The mutant MERS virus, called rMERS-CoV-E, is capable of infecting a cell, but is deprived of the ability to spread to other tissues and cause disease, researchers reported in the U.S. open-access online journal mBio.
"The injected vaccine will only replicate in a reduced number of cells and produce enough antigen to immunize the host," co- author Luis Enjuanes of the Autonomous University of Madrid said in a statement.
"It cannot infect other people, even those in close contact with a vaccinated person," he said.
In their study, the researchers synthesized an infectious clone of the MERS virus genome and then inserted the synthesized viral chromosome into a bacterial artificial chromosome, which allowed them to mutate several of its genes, one by one, to study the effects on the virus' ability to infect, replicate, and re-infect cultured human cells.

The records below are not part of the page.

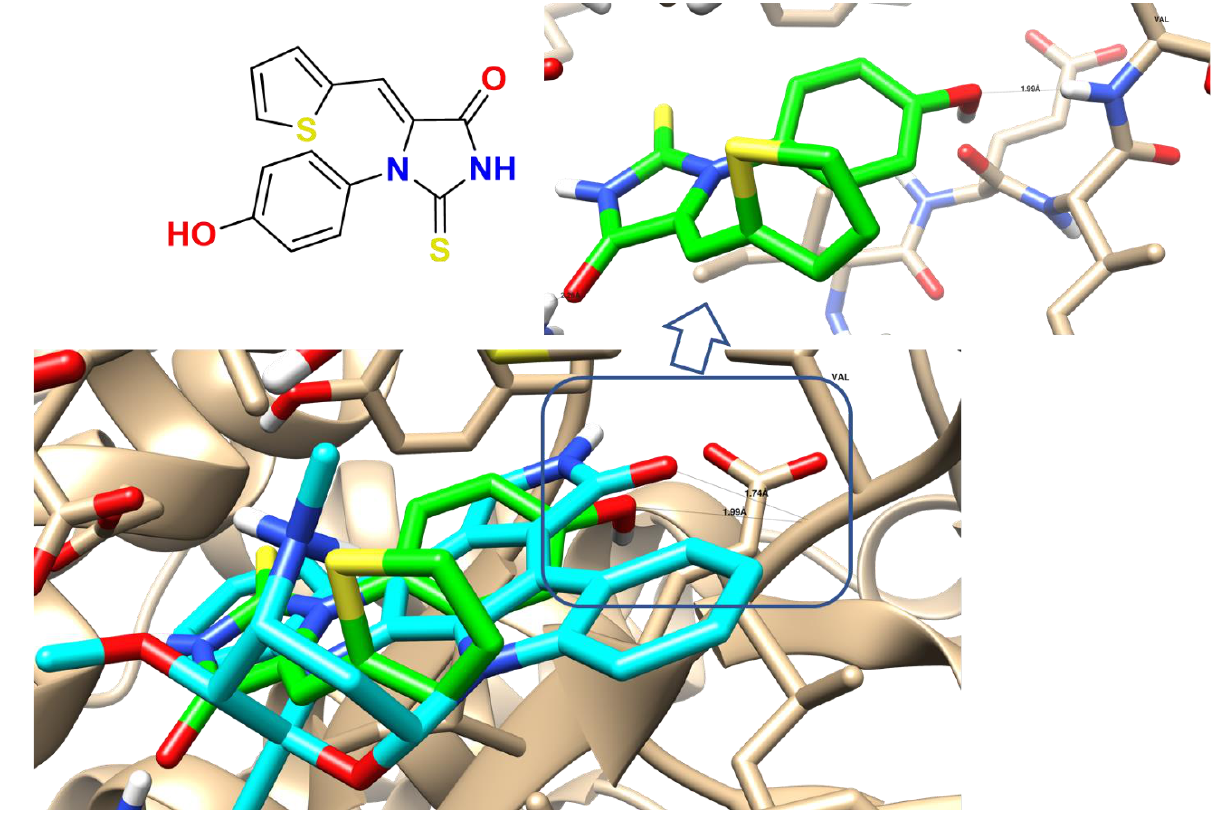
Figure 10. Binding disposition and interactive pose compound 4 (green) and the co-crystalized lig- and (cyan) of the PI3K protein. (cyan) of the PI3K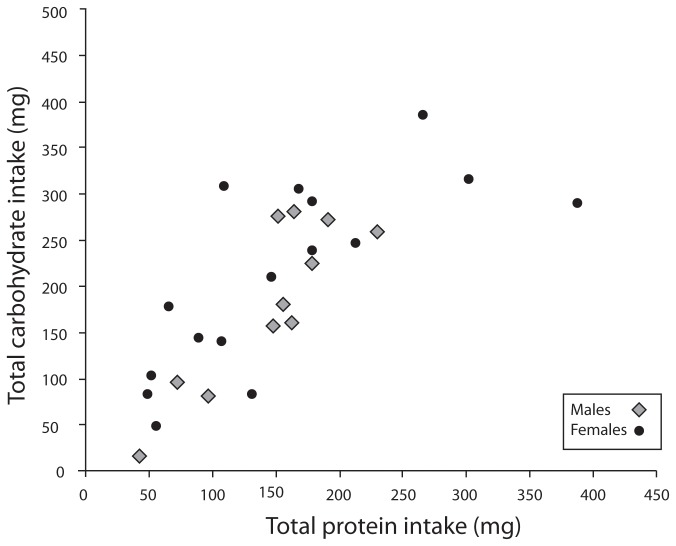
Carbohydrate and protein intake in individual male and female Hemideina crassidens, shown by sex, over a seven night experimental trial period after weta were captured from the wild.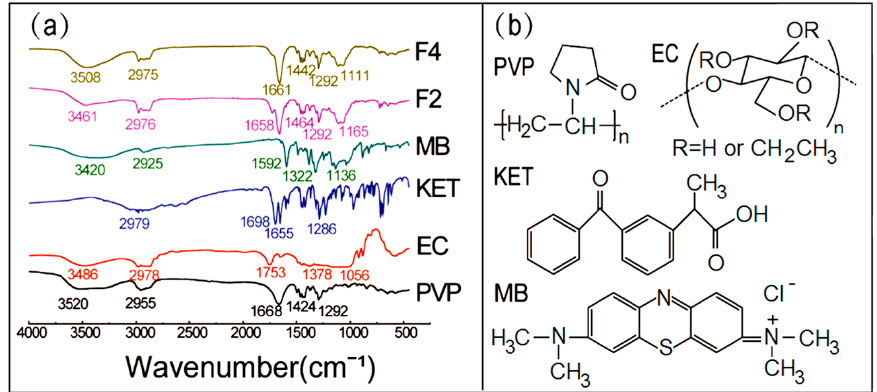
Figure 5. Compatibility investigation: ( a ) ATR-FTIR spectra of the components (MB, KET, EC, PVP) and their side-by-side electrospun nanostructures F2 (Janus beads-on-a-string), F4 (Janus nanofibers); ( b ) molecular structures of PVP, EC, KET, MB.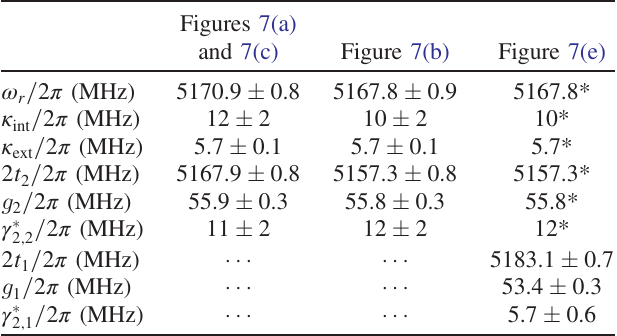
TABLE II. Extracted values from the data shown in Fig. 7 by fitting the line traces as described in the text. For Figs. 7(a) and 7(c), the line trace at δ 2 = 2 π ¼ 0 . 2 GHz is used. For extracting the values indicated as Fig. 7(b), we use the data in this figure at detuning δ 1 = 2 π ¼ − 2 . 9 GHz, leftmost line trace. The extracted parameters indicated as Fig. 7(e) are used to extract the DQD 1 parameters with the resonator and DQD 2 parameters fixed (indicated by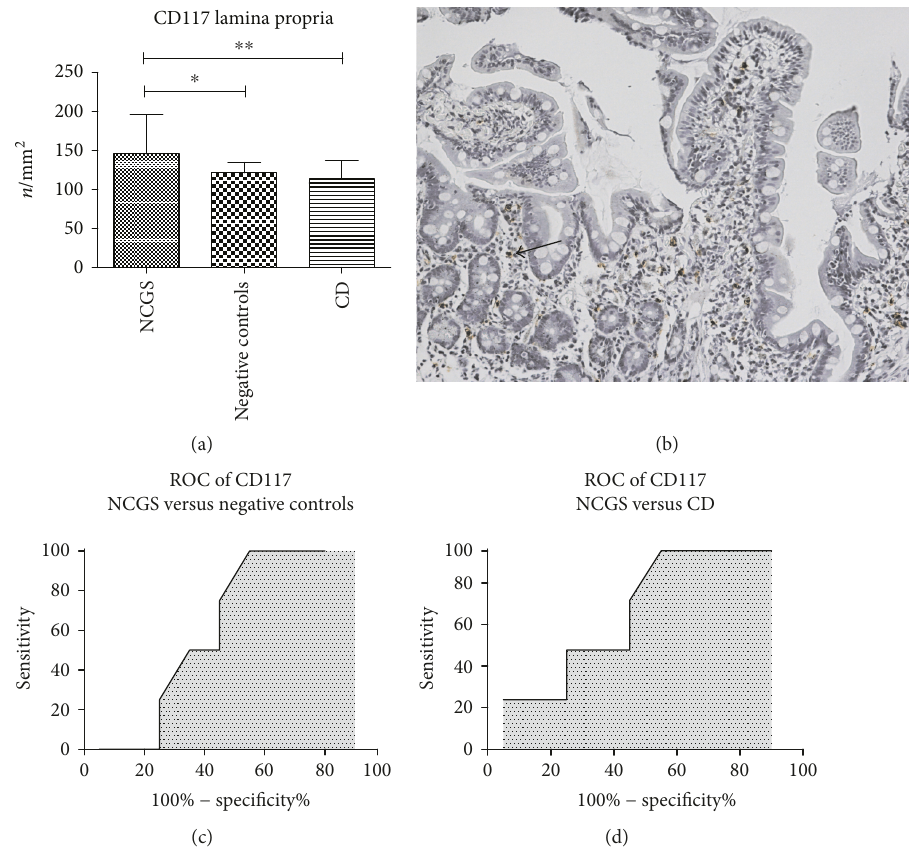
Figure 4: Immunohistochemical expression of CD117 in lamina propria (a). Bars and error bars represent mean and standard deviation, respectively. ∗ p < 0 05 and ∗∗ p < 0 01 . (b) An immunohistochemical picture of a patient with NCGS: positive cells are stained in brown, magni fi cation × 200. (c and d) ROC curves of sensitivity analysis of CD117 count as a discriminative factor between NCGS and celiac disease or normal controls. An arrow highlights positive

They found that mutations in the so-called envelope protein enabled the virus to replicate its genetic material, but prevented the virus from propagating, or infecting nearby cells.
When the virus is administered to a person for vaccination, this person will not be able to provide the envelope protein to the defective virus, so the virus will die off after producing antigens to train the human immune system to fight a MERS virus infection, the researchers said.
The researchers described the modified virus as being "a very promising vaccine candidate," but cautioned that more work remains before they can start clinical trials.
MERS was first described in September 2012 and continues to spread. So far, more than 110 human cases have been reported worldwide while 54 of them have been killed. Presently, there is no effective cure for it.
Last week, U.S. researchers reported a combination of two drugs, routinely used together to treat viral diseases such as hepatitis C, has shown promise in treating the MERS virus in macaque monkey models.